I then defined a method:

scala> def foobar(f: F)(matcher: f.A => Boolean): Boolean = 
     |   matcher(f.x)
foobar: (f: F)(matcher: f.A => Boolean)Boolean

scala> foobar(FImpl)(_ match { case Boy => true; case Girl => false})
res3: Boolean = true

I'm confused as to how this works. The compiler must know fA 's type at compile-time then?

Answer 1

Your question is basically: How can the compiler see the member fA when f is a runtime value? The answer is that it doesn't. Syntactically, fA looks like it is accessing a member of f , but in fact it is relying only on the type of f .

When you write:

object FImpl extends F {
  override type A = Parent
  def x: Parent = Boy
}

FImpl defines a new singleton type, known as FImpl.type . So, FImpl.type#A is Parent .
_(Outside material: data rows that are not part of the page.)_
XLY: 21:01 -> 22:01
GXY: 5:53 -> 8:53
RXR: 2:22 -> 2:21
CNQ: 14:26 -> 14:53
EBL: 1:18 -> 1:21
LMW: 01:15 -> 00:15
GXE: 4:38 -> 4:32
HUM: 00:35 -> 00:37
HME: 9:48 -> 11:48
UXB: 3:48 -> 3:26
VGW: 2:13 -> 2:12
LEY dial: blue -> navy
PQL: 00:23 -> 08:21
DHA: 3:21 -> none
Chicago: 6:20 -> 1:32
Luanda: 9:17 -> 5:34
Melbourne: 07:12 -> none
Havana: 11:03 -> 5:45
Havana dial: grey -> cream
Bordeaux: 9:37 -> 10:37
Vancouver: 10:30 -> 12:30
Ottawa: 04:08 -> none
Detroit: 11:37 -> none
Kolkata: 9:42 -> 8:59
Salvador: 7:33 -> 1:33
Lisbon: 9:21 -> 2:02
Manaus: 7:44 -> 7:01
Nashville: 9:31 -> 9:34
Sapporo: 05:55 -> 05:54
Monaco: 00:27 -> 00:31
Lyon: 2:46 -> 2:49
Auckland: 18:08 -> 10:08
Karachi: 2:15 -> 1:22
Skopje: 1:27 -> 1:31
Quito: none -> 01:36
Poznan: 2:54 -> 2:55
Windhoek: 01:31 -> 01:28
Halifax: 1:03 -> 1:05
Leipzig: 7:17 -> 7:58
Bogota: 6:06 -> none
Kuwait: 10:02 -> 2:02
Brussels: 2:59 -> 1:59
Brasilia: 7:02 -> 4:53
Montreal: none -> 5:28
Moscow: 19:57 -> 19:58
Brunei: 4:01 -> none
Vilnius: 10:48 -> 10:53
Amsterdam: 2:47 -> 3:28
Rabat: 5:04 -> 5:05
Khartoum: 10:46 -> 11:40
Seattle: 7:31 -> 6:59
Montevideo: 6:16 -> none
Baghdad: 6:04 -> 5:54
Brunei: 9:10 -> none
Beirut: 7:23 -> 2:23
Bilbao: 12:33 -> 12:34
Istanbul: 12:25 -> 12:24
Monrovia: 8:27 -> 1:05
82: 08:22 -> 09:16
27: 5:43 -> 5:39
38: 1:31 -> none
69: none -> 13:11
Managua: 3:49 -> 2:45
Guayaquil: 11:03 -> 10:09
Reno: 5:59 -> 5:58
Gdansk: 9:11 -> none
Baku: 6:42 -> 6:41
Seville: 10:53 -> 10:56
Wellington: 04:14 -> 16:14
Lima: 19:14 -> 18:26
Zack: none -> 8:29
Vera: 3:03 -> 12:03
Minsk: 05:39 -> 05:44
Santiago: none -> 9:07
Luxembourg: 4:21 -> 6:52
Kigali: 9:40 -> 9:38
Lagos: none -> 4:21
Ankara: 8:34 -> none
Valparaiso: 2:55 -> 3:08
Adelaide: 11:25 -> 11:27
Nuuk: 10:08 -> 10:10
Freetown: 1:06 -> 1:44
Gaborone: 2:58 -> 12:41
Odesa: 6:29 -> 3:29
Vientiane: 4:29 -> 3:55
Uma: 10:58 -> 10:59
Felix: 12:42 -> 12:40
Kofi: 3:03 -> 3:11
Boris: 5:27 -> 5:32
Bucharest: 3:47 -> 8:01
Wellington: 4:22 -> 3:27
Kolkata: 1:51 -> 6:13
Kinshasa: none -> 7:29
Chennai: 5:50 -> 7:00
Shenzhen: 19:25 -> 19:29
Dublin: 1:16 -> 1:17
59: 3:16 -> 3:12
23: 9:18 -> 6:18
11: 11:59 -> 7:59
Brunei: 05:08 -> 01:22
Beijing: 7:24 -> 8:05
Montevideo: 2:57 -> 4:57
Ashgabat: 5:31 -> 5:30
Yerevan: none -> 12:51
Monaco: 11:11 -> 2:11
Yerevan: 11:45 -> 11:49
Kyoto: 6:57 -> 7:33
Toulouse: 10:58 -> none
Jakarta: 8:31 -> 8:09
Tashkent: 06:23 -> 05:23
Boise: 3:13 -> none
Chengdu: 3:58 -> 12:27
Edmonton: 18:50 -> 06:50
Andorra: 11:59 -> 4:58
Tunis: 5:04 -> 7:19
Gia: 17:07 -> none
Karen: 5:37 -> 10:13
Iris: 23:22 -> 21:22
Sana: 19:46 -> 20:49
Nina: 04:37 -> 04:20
When you call foobar , f.type is identified with FImpl.type , so fA aka f.type#A is FImpl.type#A aka Parent .

Consider these two examples:

def needsParent(p: Parent) = ???
def foobar(f: F)(matcher: f.A => Boolean) = ???

foobar(FImpl)(needsParent) // Works
foobar(FImpl: F)(needsParent) // Does not work

Although the runtime values are the same, the types differ, and so the compiler accepts one and rejects the other.

In other words, Scala's dependent types are a clever fiction -- in fact, types never depend on actual runtime values. But it turns out that just by identifying types with other types, it becomes possible to keep track of values to a limited extent, giving the impression of types that depend on values.